The justices left themselves an opening to defer the outcome if they choose, by requesting arguments on a lower court’s ruling that a decision must wait until 2015, when one of the law’s many provisions takes effect.

Legal experts offered a range of opinions about what the court might do. Many prominent Supreme Court attorneys believe the law will be upheld by a lopsided vote, with Republican and Democratic appointees ruling in its favor. Others predict a close vote, with Justice Anthony Kennedy — a GOP appointee who sometimes joins his four colleagues appointed by Democratic presidents — holding the deciding vote on the nine-member court.

The White House has pushed for a final ruling as soon as possible, and Communications Director Dan Pfeiffer said the administration was pleased the justices agreed to take the case, with arguments in March.

“It’s important that we put to rest once and for all the issue of maybe the law will disappear,” said Health and Human Services Secretary Kathleen Sebelius.
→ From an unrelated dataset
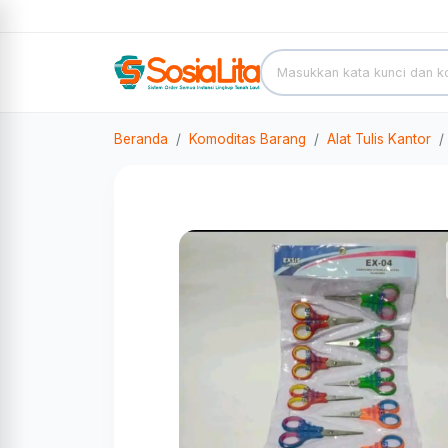
Beranda
Komoditas Barang
Alat Tulis Kantor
Republicans said they are happy the court would hear arguments on the constitutionality of the provision at the heart of the law and three other questions about the act. The central provision in question is the requirement that individuals buy health insurance starting in 2014 or pay a penalty.

“That the Supreme Court is taking this up, I think, is a positive signal that there are legitimate concerns surrounding the constitutional aspects of mandating that individuals purchase health care insurance and purchase it according to Washington’s guidelines,” said House Majority Leader Eric Cantor, R-Va.

The 51/2 hours allotted for argument demonstrates the significance justices see in this case. Normally, they allow one hour, split between two sides. In the modern era, the last time the court increased that time near this much — four hours — was in 2003 for consideration of the McCain-Feingold campaign finance overhaul.